Manchmal frage ich mich, was heutzutage aus den Romanen von Proust, Dostojewskij, Joyce oder Faulkner und Grass geworden wäre (ohne so vermessen zu sein, mich auf deren Stufe stellen zu wollen). Oder aus Pessoas Buch der Unruhe. Oder wie wäre Hundert Jahre Einsamkeit herausgekommen, wenn Gabriel Garcia Marquez das Buch für 20-Minuten geschrieben hätte, ganz zu schweigen von Siegfried Lenz Heimatmuseum und Ulrich Bechers Murmeljagd? Was nicht heissen soll, dass Leute wie Kafka, die Manns, Hemingway, Dos Passos, Böll, Frisch, Dürrenmatt, Ph. Roth oder Boyle und McEwan nicht einzigartige Literatur geschrieben hätten und noch schreiben. Nur eben jeder in seinem Stil, der zudem noch einen relevanten Inhalt transportiert. Nur das zählt. Die Relevanz der Geschichte für die Leserin und für den Leser.

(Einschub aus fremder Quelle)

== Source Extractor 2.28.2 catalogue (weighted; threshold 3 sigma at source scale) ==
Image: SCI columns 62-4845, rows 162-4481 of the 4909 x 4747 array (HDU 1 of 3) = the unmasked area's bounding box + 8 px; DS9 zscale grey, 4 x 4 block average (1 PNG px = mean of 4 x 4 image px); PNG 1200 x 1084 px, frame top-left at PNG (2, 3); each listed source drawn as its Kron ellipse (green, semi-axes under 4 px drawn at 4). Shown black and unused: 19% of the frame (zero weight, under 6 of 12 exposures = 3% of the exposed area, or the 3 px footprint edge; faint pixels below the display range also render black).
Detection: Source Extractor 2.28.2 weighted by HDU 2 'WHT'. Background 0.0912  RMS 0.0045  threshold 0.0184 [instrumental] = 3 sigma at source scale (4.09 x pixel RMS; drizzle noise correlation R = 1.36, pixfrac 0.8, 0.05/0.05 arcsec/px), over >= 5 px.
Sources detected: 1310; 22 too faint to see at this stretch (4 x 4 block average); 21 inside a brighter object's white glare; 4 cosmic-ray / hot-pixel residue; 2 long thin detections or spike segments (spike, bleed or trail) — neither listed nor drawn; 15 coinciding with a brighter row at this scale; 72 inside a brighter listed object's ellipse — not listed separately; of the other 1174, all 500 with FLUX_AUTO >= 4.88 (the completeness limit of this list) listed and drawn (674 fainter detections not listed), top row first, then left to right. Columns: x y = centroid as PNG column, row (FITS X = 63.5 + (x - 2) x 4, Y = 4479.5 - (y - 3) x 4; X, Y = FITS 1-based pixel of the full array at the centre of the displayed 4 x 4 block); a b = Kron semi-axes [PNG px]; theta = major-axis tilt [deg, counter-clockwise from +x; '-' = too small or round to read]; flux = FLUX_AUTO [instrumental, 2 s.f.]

Und hier zur Heilung von Schachteln und Sätzen der unvergleichliche Hanns Dieter Hüsch: https://www.youtube.com/watch?v=S_0VQIPMTsY.
Hüsch war übrigens jahrelang vielgeliebter Gast im Kellertheater der Stadt, die sich durch nichts ausgezeichnet hat.
Es ist unsere Aufgabe, daran zu erinnern, dass der Mensch nicht nur existiert, um verwaltet zu werden – und dass die Zerstörungen in unserer Welt nicht nur äusserer Art sind und nicht so geringfügiger Natur, dass man sich anmassen kann, sie in wenigen zu Jahren heilen.